The Wyoming State Bar Board of Professional Responsibility says the disciplinary hearing of former Teton County deputy prosecutor Becket Hinckley should be open to the press and public, like a regular court hearing.
Hinckley’s attorneys disagree and have appealed the board’s decision to keep the hearing closed to the Wyoming Supreme Court.
“There is nothing in the record of this matter that is of a confidential nature such as to warrant the closing of the hearing,” board Chair Jeffrey Donnell wrote in his July 17 decision, “especially given the fact that the specifics of the case and the allegations against Mr. Hinckley are already available to the public.”
Donnell said the Board of Professional Responsibility “finds no compelling reason to bar the public or the press” from the hearing, which was set to begin Tuesday in Casper.
It has since been delayed because of the appeal.
On Monday, Hinckley’s attorney Stephen Kline filed a petition arguing the hearing should be confidential.
“The Wyoming Rules of Civil Procedure and the Wyoming Rules of Evidence do not address under what circumstances hearings are public,” Kline wrote, “Significantly, Wyoming Rules of Disciplinary Procedure, Rule 15(b)(3)(E) provides that the Hearing Panel may issue a finding of private reprimand. The right to a private reprimand cannot be squared with a hearing that is open to the public.”

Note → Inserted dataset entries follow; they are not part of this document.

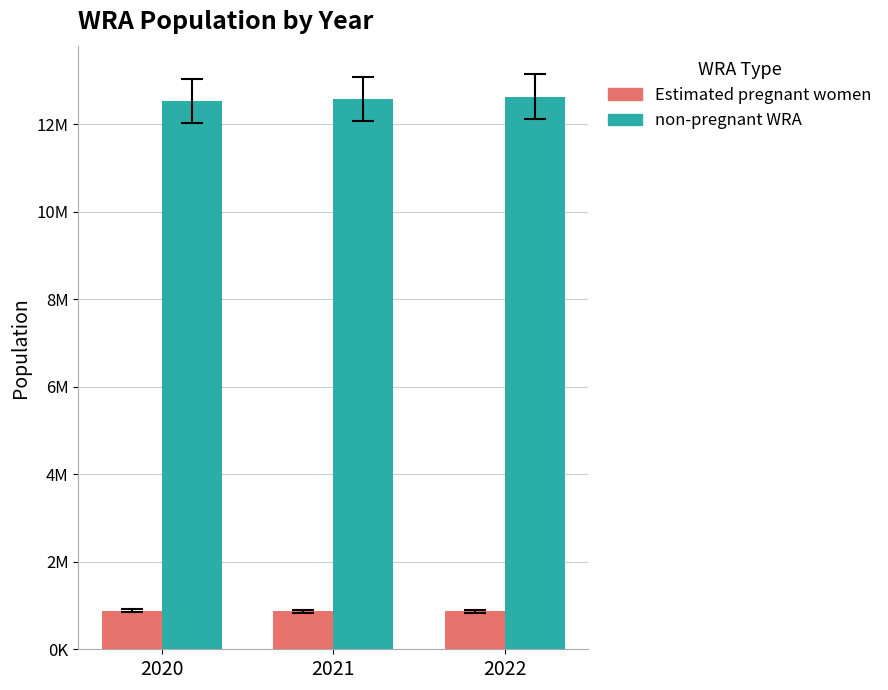

Between 2022 and 2021, which is larger?

2021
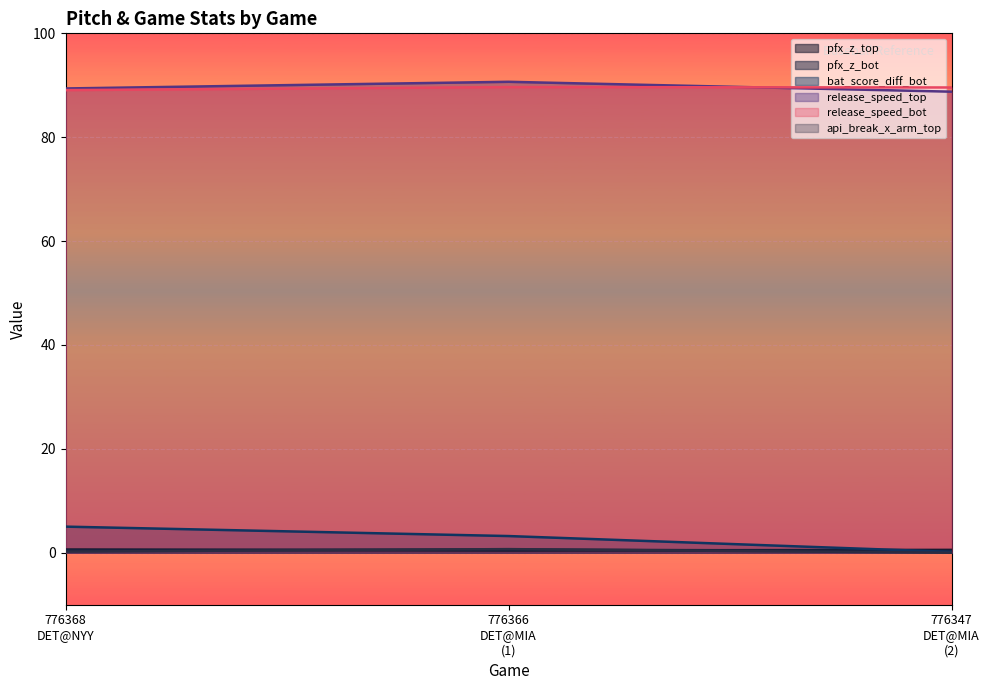

Which category has the highest value in the api_break_x_arm_top series?

776366
DET@MIA
(1)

The arguments come after the Jackson Hole News&Guide inquired about attending the hearing in order to cover it. The News&Guide has covered the allegations brought by the bar against Hinckley and covered the criminal case from which his misconduct allegations stem.
The Wyoming State Bar brought a formal charge against Hinckley last year, alleging several counts of prosecutorial misconduct during an aggravated assault case against Josh Black, whose conviction was reversed in 2017 by the Wyoming Supreme Court.

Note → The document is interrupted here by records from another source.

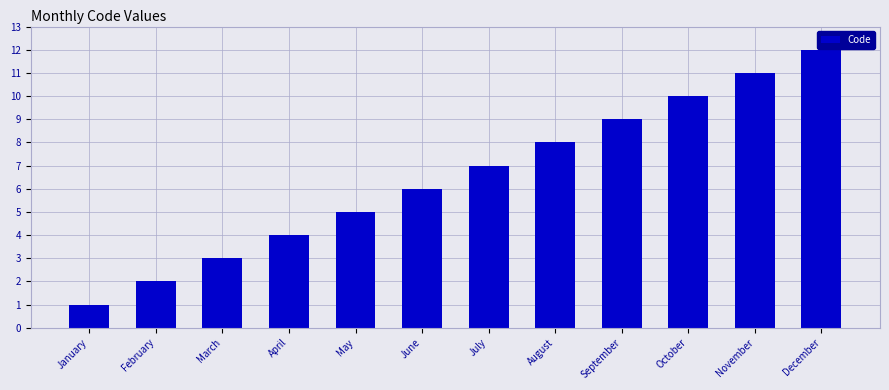

True or false: the data shows 11 at November.

True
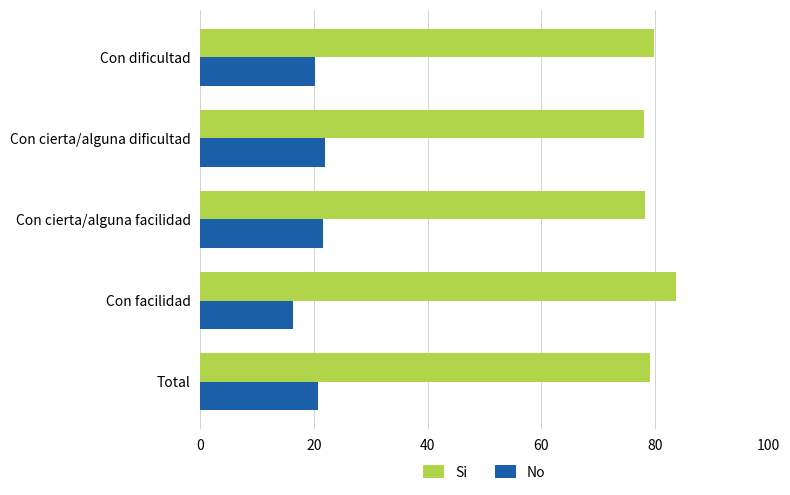

What is the average value of the No series?

20.2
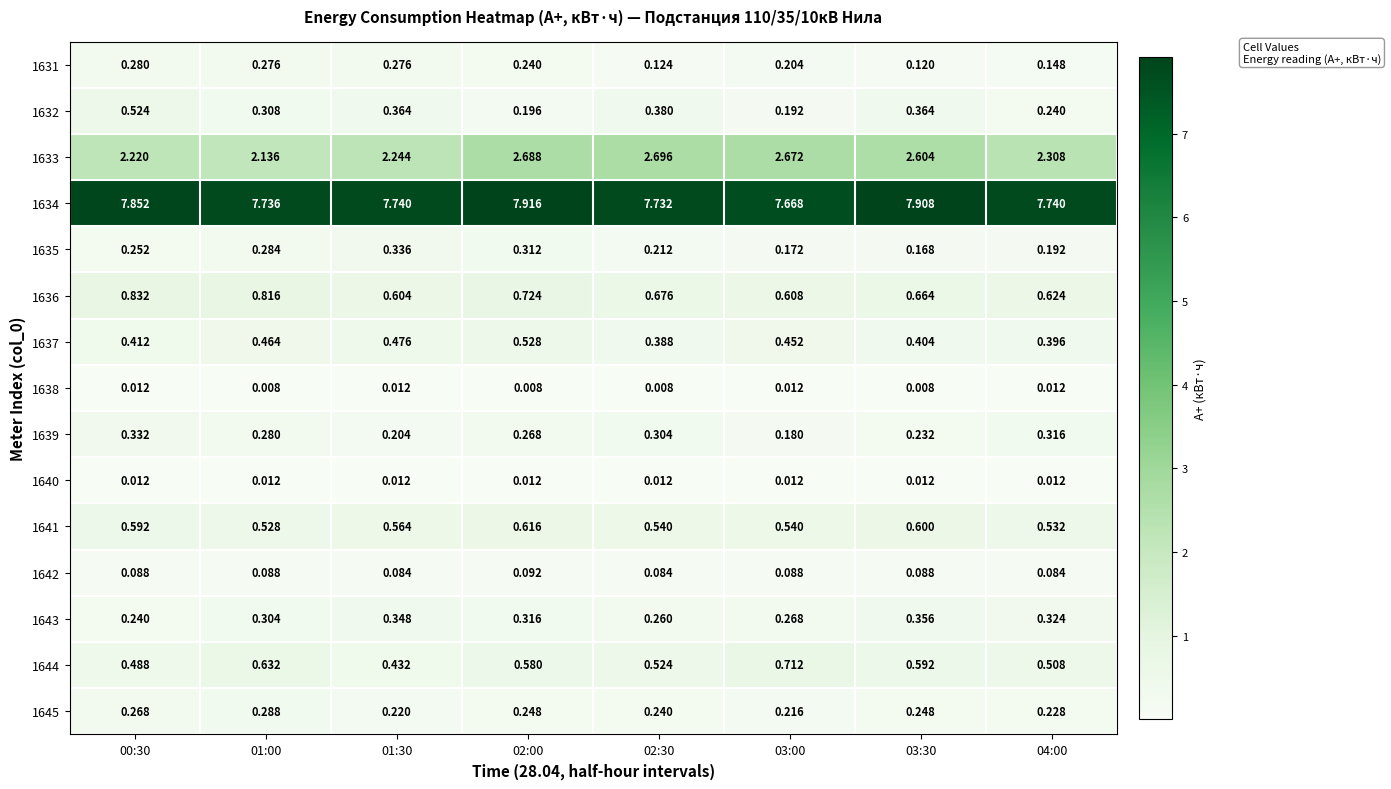

Is the value of 1635 at 01:00 greater than the value of 1641 at 04:00?

No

One of the allegations against Hinckley is that he didn’t comply with the Teton County District Court’s order to get Facebook and Verizon records related to the assault case.
In the high court’s ruling they wrote:
“At the hearing on the discovery motion the district court asked the prosecutor: “So you’re going to attempt to comply with that request to the extent that it’s reasonably possible to do so?” The prosecutor replied: “Absolutely.” The district court’s order on discovery was explicit: “The state shall exercise due diligence to obtain the requested information and shall promptly request the information from Facebook and Verizon Wireless and provide it to defendant’s counsel.” Despite the clear language of the order the state offers no justification for that failure. There is indication in the record that it would not have been difficult for the state to make that request.
A rule change in 2019 doesn’t address whether attorney disciplinary hearings are open or closed, Kline wrote in his petition. He said such hearings are public in some states and closed in others.
The Wyoming Supreme Court hasn’t issued a ruling. The Wyoming State Bar is preparing a response that’s due Aug. 11.